Kannada language film by Amoghavarsha JS

Gandhada Gudi is a 2022 Indian Kannada-language docudrama film directed by Amoghavarsha JS. It stars himself and Puneeth Rajkumar in lead roles. The film features the final appearance of actor Puneeth Rajkumar, and derives its title from the 1973 Kannada film of the same name, starring his father Dr. Rajkumar. The film released on 28 October 2022.

== Premise ==
Puneeth Rajkumar, who is also known to be an avid travel and adventure buff, decides to explore Karnataka's rich bio-diversity, for which he teams up with the award-winning wildlife filmmaker Amoghavarsha JS. Together, they embark on a journey across the length and breadth of the state, where they come across a visual spectacle of hidden gems.

== Cast ==
- Puneeth Rajkumar as himself
- Amoghavarsha JS as himself
- Ashwini Puneeth Rajkumar as herself

==Music==
The music of the film was composed by B. Ajaneesh Loknath.

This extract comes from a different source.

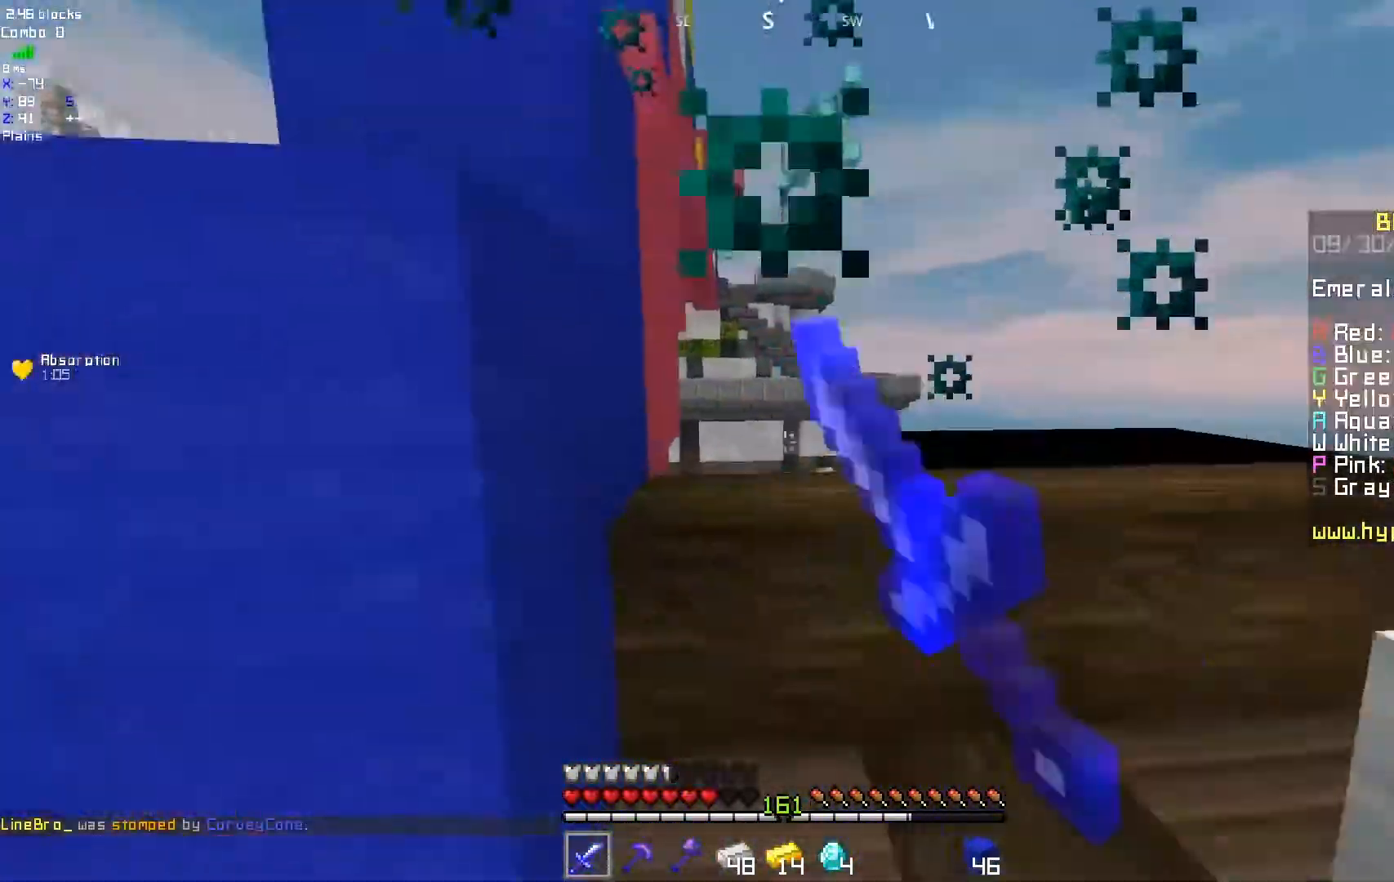
{"keys": [], "mouse": [], "events": [[167, "mouse_left", "up"]]}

| No. | Title | Lyrics | Singer(s) | Length |
|---|---|---|---|---|
| 1. | "Gandhada Gudi (Reprise)" | Chi. Udayashankar | Vijay Prakash | 3:35 |
| 2. | "Kaavalugaara" | Amoghavarsha, Kiran Kaverappa | Sanjith Hegde | 3:24 |
| 3. | "Alemaari Jothi" | Kiran Kaverappa | Naveen Sajju | 1:49 |
| 4. | "Aleya Kare (Male)" | Amoghavarsha, Kiran Kaverappa | B. Ajaneesh Loknath | 3:17 |
| 5. | "Aleya Kare (Female)" | Amoghavarsha, Kiran Kaverappa | C. R. Bobby | 4:48 |
| Total length: |  |  |  | 16:53 |

== Release ==
The film released on 28 October 2022. The first weekend collection was reported to have crossed that of Kantara for the same period.

Reception

A critic from The News Minute wrote that "For the fans of the late actor, the film is the perfect farewell because they get to experience and soak up Puneeth's unembellished, innocent charm as he sheds his Powerstar image without any qualms". A critic from Bangalore Mirror wrote that "Gandhada Gudi is worth a watch for those who want to know about the important places of Karnataka. This film will actually take you there".

Home Media

The digital rights of the film were secured by Amazon Prime Video, and was digitally streamed from 17 March 2023 on the occasion of birth anniversary of Puneeth Rajkumar. The movie satellite rights was acquired by Zee Kannada and premiered on 29 October 2023.